Conservatives 55,278
Labour 41,062 
Greens 22,735 
Liberal Democrats 18,051
SNP 15,618

Conservatives win first list seat

Second list seat:

The d'Hondt calculation divides the SNP's vote by ten (because they've already won nine seats) and the Conservatives' vote by three (because they've already won two seats).

Labour 41,062 
Conservatives 36,852
Greens 22,735 
Liberal Democrats 18,051
SNP 15,618

Labour win second list seat

Third list seat:

The d'Hondt calculation divides the SNP's vote by ten (because they've already won nine seats), the Conservatives' vote by three (because they've already won two seats) and Labour's vote by two (because they've already won one seat).

Conservatives 36,852
Greens 22,735 
Labour 20,531
Liberal Democrats 18,051
SNP 15,618

Conservatives win third list seat

Fourth list seat:

The d'Hondt calculation divides the SNP's vote by ten (because they've already won nine seats), the Conservatives' vote by four (because they've already won three seats) and Labour's vote by two (because they've already won one seat).

Conservatives 27,639
Greens 22,735 
Labour 20,531
Liberal Democrats 18,051
SNP 15,618

Conservatives win fourth list seat

Fifth list seat:

The d'Hondt calculation divides the SNP's vote by ten (because they've already won nine seats), the Conservatives' vote by five (because they've already won four seats) and Labour's vote by two (because they've already won one seat).

Greens 22,735 
Conservatives 22,111
Labour 20,531
Liberal Democrats 18,051
SNP 15,618

Greens win fifth list seat

Sixth list seat:

The d'Hondt calculation divides the SNP's vote by ten (because they've already won nine seats), the Conservatives' vote by five (because they've already won four seats), Labour's vote by two (because they've already won one seat) and the Greens' vote by two (because they've already won one seat).

Conservatives 22,111
Labour 20,531
Liberal Democrats 18,051
SNP 15,618
Greens 11,368 

Conservatives win sixth list seat

Seventh list seat:

The d'Hondt calculation divides the SNP's vote by ten (because they've already won nine seats), the Conservatives' vote by six (because they've already won five seats), Labour's vote by two (because they've already won one seat) and the Greens' vote by two (because they've already won one seat).

Labour 20,531
Conservatives 18,426
Liberal Democrats 18,051
SNP 15,618
Greens 11,368 

Labour win seventh list seat

So in total the Tories win four list seats, Labour two and the Greens one - exactly the same as the real result.  The SNP aren't even vaguely close to getting a look-in, even with the help of the extra Alba votes.
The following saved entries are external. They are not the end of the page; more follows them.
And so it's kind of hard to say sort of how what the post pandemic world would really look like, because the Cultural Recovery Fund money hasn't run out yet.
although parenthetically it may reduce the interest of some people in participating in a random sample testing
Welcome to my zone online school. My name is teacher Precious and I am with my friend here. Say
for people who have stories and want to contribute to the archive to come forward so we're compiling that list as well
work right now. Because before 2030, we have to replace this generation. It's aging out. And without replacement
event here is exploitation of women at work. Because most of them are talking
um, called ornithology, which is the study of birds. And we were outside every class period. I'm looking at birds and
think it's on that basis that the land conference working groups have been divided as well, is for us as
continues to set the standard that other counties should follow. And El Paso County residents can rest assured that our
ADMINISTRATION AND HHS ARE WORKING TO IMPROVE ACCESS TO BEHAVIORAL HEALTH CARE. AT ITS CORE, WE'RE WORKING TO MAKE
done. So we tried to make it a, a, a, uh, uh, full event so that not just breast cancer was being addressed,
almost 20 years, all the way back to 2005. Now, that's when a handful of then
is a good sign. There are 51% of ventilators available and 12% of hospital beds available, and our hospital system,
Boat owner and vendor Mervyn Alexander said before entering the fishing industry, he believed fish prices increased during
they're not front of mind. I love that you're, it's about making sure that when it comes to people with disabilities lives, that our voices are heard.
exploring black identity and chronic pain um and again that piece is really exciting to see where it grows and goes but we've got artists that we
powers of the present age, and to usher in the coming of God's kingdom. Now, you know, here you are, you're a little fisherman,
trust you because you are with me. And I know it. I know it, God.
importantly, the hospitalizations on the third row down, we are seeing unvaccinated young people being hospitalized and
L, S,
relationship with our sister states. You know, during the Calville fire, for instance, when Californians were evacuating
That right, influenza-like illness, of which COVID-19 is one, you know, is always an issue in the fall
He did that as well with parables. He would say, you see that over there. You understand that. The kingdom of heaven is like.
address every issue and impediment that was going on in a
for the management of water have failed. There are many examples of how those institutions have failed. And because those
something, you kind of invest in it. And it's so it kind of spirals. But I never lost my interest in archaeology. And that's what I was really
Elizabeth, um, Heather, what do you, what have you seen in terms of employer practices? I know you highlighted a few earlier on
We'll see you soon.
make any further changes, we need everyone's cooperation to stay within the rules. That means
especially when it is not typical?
Why on earth, then, are some people so utterly convinced that Alba cost the SNP a seat in the north-east?  It's actually an embarrassingly elementary "two plus two equals twenty-two" type error.  What they're doing is looking at the d'Hondt calculation for the final seat, spotting that the SNP were "only" a few thousand votes adrift, and thinking to themselves "aha, if Alba's 8000 votes had come across, we'd have taken that seat".  But what they're forgetting is that d'Hondt would have divided those extra votes by ten, just like all the other votes for the SNP.